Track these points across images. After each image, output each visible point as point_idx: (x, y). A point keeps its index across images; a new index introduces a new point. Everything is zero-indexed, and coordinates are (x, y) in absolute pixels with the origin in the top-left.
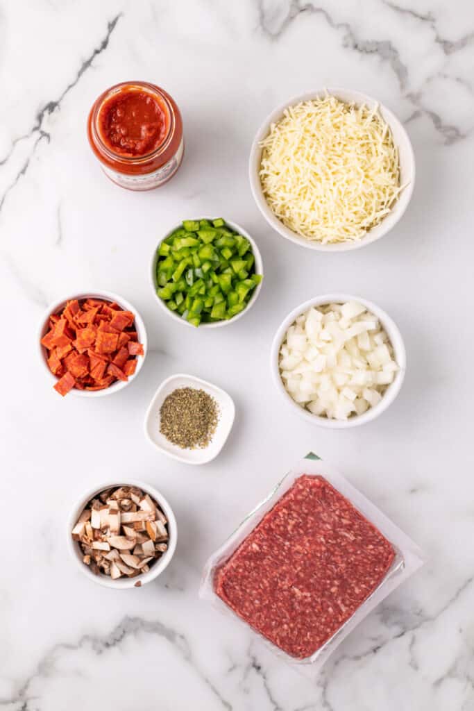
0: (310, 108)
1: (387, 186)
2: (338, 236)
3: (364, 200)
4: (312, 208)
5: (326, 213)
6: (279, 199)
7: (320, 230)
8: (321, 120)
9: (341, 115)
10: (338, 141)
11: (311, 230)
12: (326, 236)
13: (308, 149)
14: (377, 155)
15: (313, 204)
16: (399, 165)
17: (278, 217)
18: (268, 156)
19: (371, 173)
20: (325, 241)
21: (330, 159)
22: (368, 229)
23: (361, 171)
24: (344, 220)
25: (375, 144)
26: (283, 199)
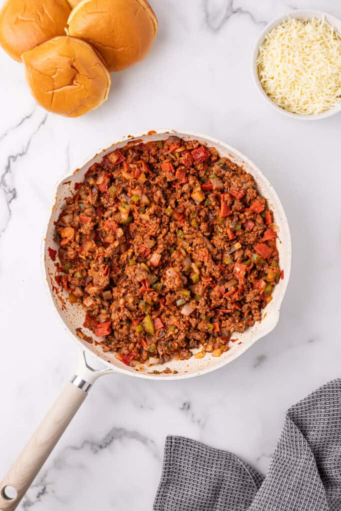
0: (281, 30)
2: (323, 107)
3: (333, 78)
5: (311, 94)
7: (311, 107)
8: (290, 35)
9: (301, 28)
11: (305, 108)
12: (315, 109)
15: (301, 92)
17: (280, 106)
18: (263, 69)
20: (316, 112)
24: (325, 95)
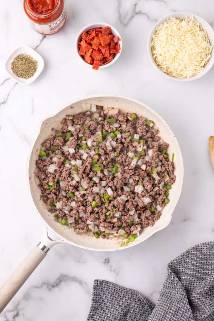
0: (166, 25)
1: (206, 47)
2: (193, 73)
3: (199, 55)
4: (179, 65)
5: (185, 65)
6: (164, 65)
7: (185, 73)
8: (172, 28)
10: (181, 35)
11: (181, 74)
12: (188, 74)
14: (198, 36)
15: (179, 63)
16: (208, 37)
17: (165, 73)
18: (154, 49)
19: (199, 43)
20: (188, 77)
21: (180, 43)
22: (204, 67)
24: (194, 66)
25: (196, 32)
26: (166, 65)
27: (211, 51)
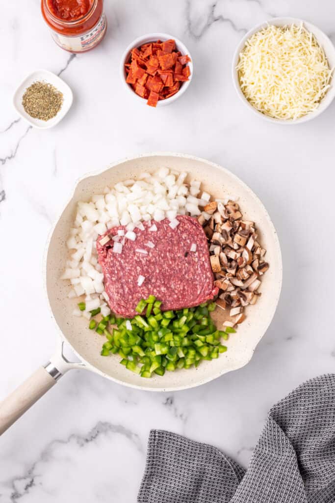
____
• _What you will do_:
Rewrite all of the material above as a Markdown table with two columns, Row and Line, putting each nonblank line in its own numbered row. Leave the pictures out of the table.

• _Written reply_:
| Row | Line |
|---|---|
| 1 | Track these points across images. After each image, output each visible point as point_idx: (x, y). A point keeps its index across images; a new index introduces a new point. Everything is zero-indexed, and coordinates are (x, y) in absolute pixels with the origin in the top-left. |
| 2 | 0: (310, 108) |
| 3 | 1: (387, 186) |
| 4 | 2: (338, 236) |
| 5 | 3: (364, 200) |
| 6 | 4: (312, 208) |
| 7 | 5: (326, 213) |
| 8 | 6: (279, 199) |
| 9 | 7: (320, 230) |
| 10 | 8: (321, 120) |
| 11 | 9: (341, 115) |
| 12 | 10: (338, 141) |
| 13 | 11: (311, 230) |
| 14 | 12: (326, 236) |
| 15 | 13: (308, 149) |
| 16 | 14: (377, 155) |
| 17 | 15: (313, 204) |
| 18 | 16: (399, 165) |
| 19 | 17: (278, 217) |
| 20 | 18: (268, 156) |
| 21 | 19: (371, 173) |
| 22 | 20: (325, 241) |
| 23 | 21: (330, 159) |
| 24 | 22: (368, 229) |
| 25 | 23: (361, 171) |
| 26 | 24: (344, 220) |
| 27 | 25: (375, 144) |
| 28 | 26: (283, 199) |
| 29 | 0: (281, 30) |
| 30 | 2: (323, 107) |
| 31 | 3: (333, 78) |
| 32 | 5: (311, 94) |
| 33 | 7: (311, 107) |
| 34 | 8: (290, 35) |
| 35 | 9: (301, 28) |
| 36 | 11: (305, 108) |
| 37 | 12: (315, 109) |
| 38 | 15: (301, 92) |
| 39 | 17: (280, 106) |
| 40 | 18: (263, 69) |
| 41 | 20: (316, 112) |
| 42 | 24: (325, 95) |
| 43 | 0: (166, 25) |
| 44 | 1: (206, 47) |
| 45 | 2: (193, 73) |
| 46 | 3: (199, 55) |
| 47 | 4: (179, 65) |
| 48 | 5: (185, 65) |
| 49 | 6: (164, 65) |
| 50 | 7: (185, 73) |
| 51 | 8: (172, 28) |
| 52 | 10: (181, 35) |
| 53 | 11: (181, 74) |
| 54 | 12: (188, 74) |
| 55 | 14: (198, 36) |
| 56 | 15: (179, 63) |
| 57 | 16: (208, 37) |
| 58 | 17: (165, 73) |
| 59 | 18: (154, 49) |
| 60 | 19: (199, 43) |
| 61 | 20: (188, 77) |
| 62 | 21: (180, 43) |
| 63 | 22: (204, 67) |
| 64 | 24: (194, 66) |
| 65 | 25: (196, 32) |
| 66 | 26: (166, 65) |
| 67 | 27: (211, 51) |